Emergy declined comment after the trial.

“I am so happy for Mr. Emery,” she said. “Not guilty is a good exoneration.”

A guilty verdict could have included as many as 90 days in jail and a $300 fine.

Sholley, however, told Emery his job as a code enforcement officer holds him to a higher level of personal responsibility. Whether his actions were “justified or not, you’re expected to rise above it.”

Emery was temporarily suspended from his code enforcement job with Central Keystone COG after the event in April and reinstated several weeks later. Original charges were two misdemeanor counts of official oppression and the summary offense.

One misdemeanor was dropped at the preliminary hearing in May, when the judge cited insufficient evidence.

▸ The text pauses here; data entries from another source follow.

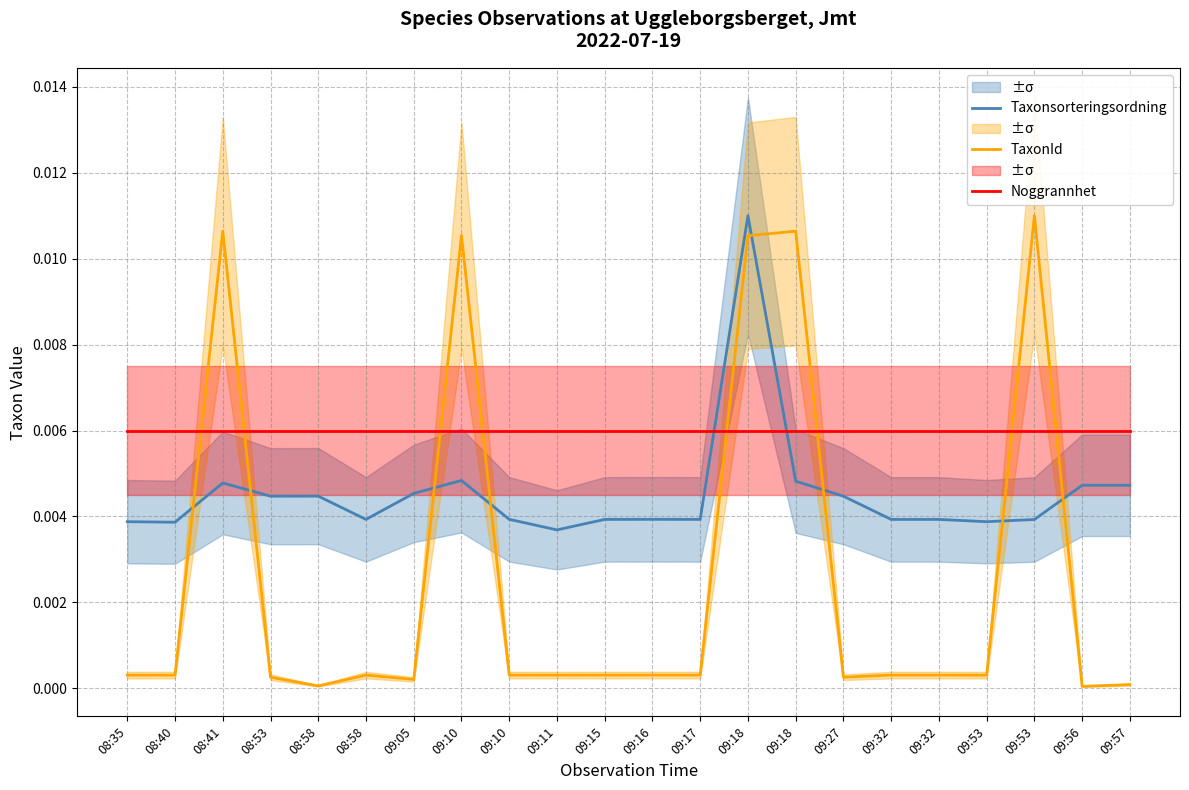

Which series has the largest total across all categories?

Noggrannhet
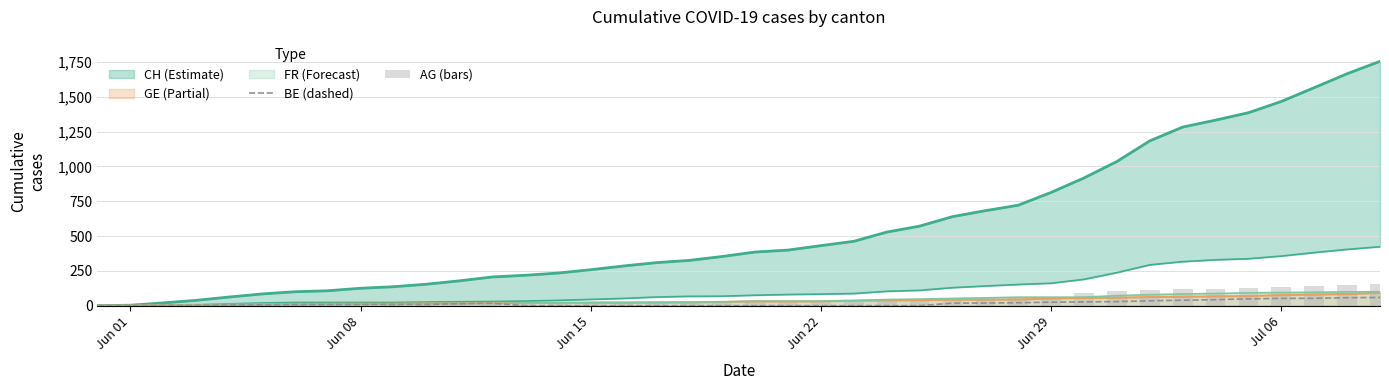

Is it true that AG (bars) equals 17 at 25?

False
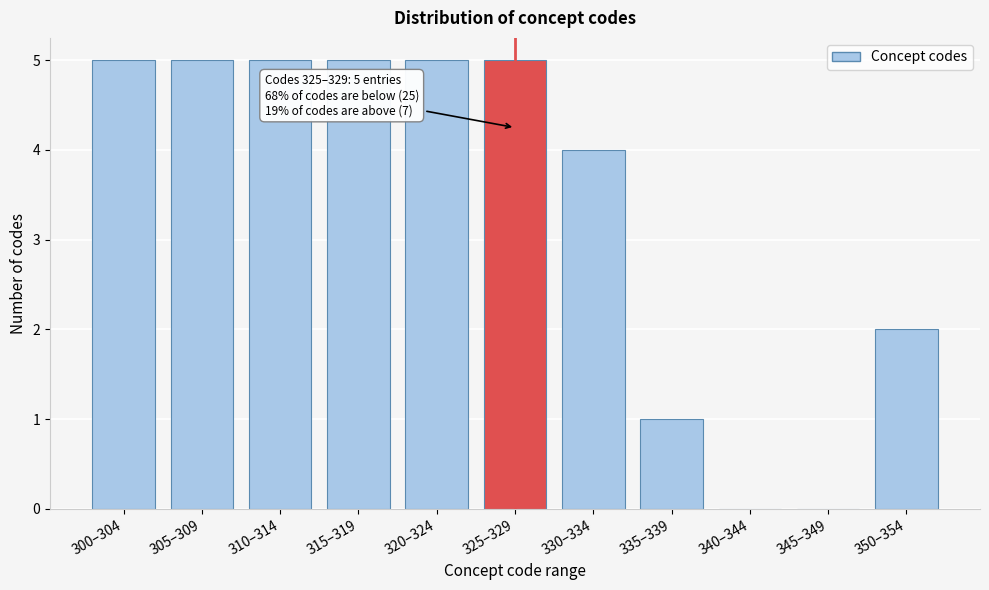

Reading right to left, extract all data points from this chart.

350–354=2	345–349=0	340–344=0	335–339=1	330–334=4	325–329=5	320–324=5	315–319=5	310–314=5	305–309=5	300–304=5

The other was dropped last fall after Union County District Attorney D. Peter Johnson said he had “lost faith” in his primary witness after Campbell filed a federal lawsuit in U.S. Middle District Court in Williamsport.

Appearing somewhat shocked outside the courtroom, Campbell said he had no comment on the Union County verdict but thought “the truth will prevail” in the federal case.

Wayne Bearly, president of the Mifflinburg Hose Company that has been named in the federal suit, said that case is “in a holding pattern,” according to lawyers involved and couldn’t comment on its status.

But Bearly was “relieved, happy” this case is over.

“I’m sorry we lost a good firefighter in this,” he said of Emery, who voluntarily resigned last year.